Along the side of the building, I got a leg up on a pile of trash to the top of the dumpster. Made a flying leap. Grabbed the underside of the rickety fire escape. I swung back and forth a few times, getting my bearings, then pulled myself up to the actual stairs. A pale face peeked through a window as the metal groaned and complained. I took three stairs at once, gone before the curious eyes could clock me. On the fifth floor, I pried open a window and slipped inside.
My unit wasn’t much larger than a prison cell. It was one room, two if you considered the alcove that led to the kitchen door. The bathroom didn’t have a door either, but that was because I’d kicked it off its hinges and used it to block the other window. There was room enough for a bed and a desk, but no chair. The desk was set up at the end of the bed so I could sit on the mattress while I worked. Peeling green wallpaper lent the room a sickly tint. The ceiling was stained straw yellow from a leak in the room. Water dripped into a metal trash can below.
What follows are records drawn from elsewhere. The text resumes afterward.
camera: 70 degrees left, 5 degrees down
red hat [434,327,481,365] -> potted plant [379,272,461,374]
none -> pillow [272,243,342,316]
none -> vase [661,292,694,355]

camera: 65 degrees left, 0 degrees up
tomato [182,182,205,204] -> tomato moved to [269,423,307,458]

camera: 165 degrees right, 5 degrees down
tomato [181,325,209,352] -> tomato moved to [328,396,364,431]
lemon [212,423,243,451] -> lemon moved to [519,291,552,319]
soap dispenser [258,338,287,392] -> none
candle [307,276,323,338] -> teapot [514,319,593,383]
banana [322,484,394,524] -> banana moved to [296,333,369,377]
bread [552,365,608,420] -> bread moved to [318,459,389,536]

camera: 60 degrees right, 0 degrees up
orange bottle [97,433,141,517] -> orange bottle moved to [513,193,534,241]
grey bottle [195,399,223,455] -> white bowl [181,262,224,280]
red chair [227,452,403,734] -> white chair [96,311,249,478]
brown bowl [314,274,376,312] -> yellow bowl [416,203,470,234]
I closed the window and jimmied a wooden dowel in it so that no one could open it from the outside. The table lamp was being obstinate again. I turned the switch. The bulb flickered and went out. I turned the switch again, delicately. The lamp turned on, casting stale yellow light across the squalid apartment. I dumped the foul water from the trash can into the kitchen sink. Then, piece by piece, I removed my bloodstained clothing. The shoes went first, clunking to the bottom of the can. Then the hoodie, jeans, socks, and underwear. Just in case.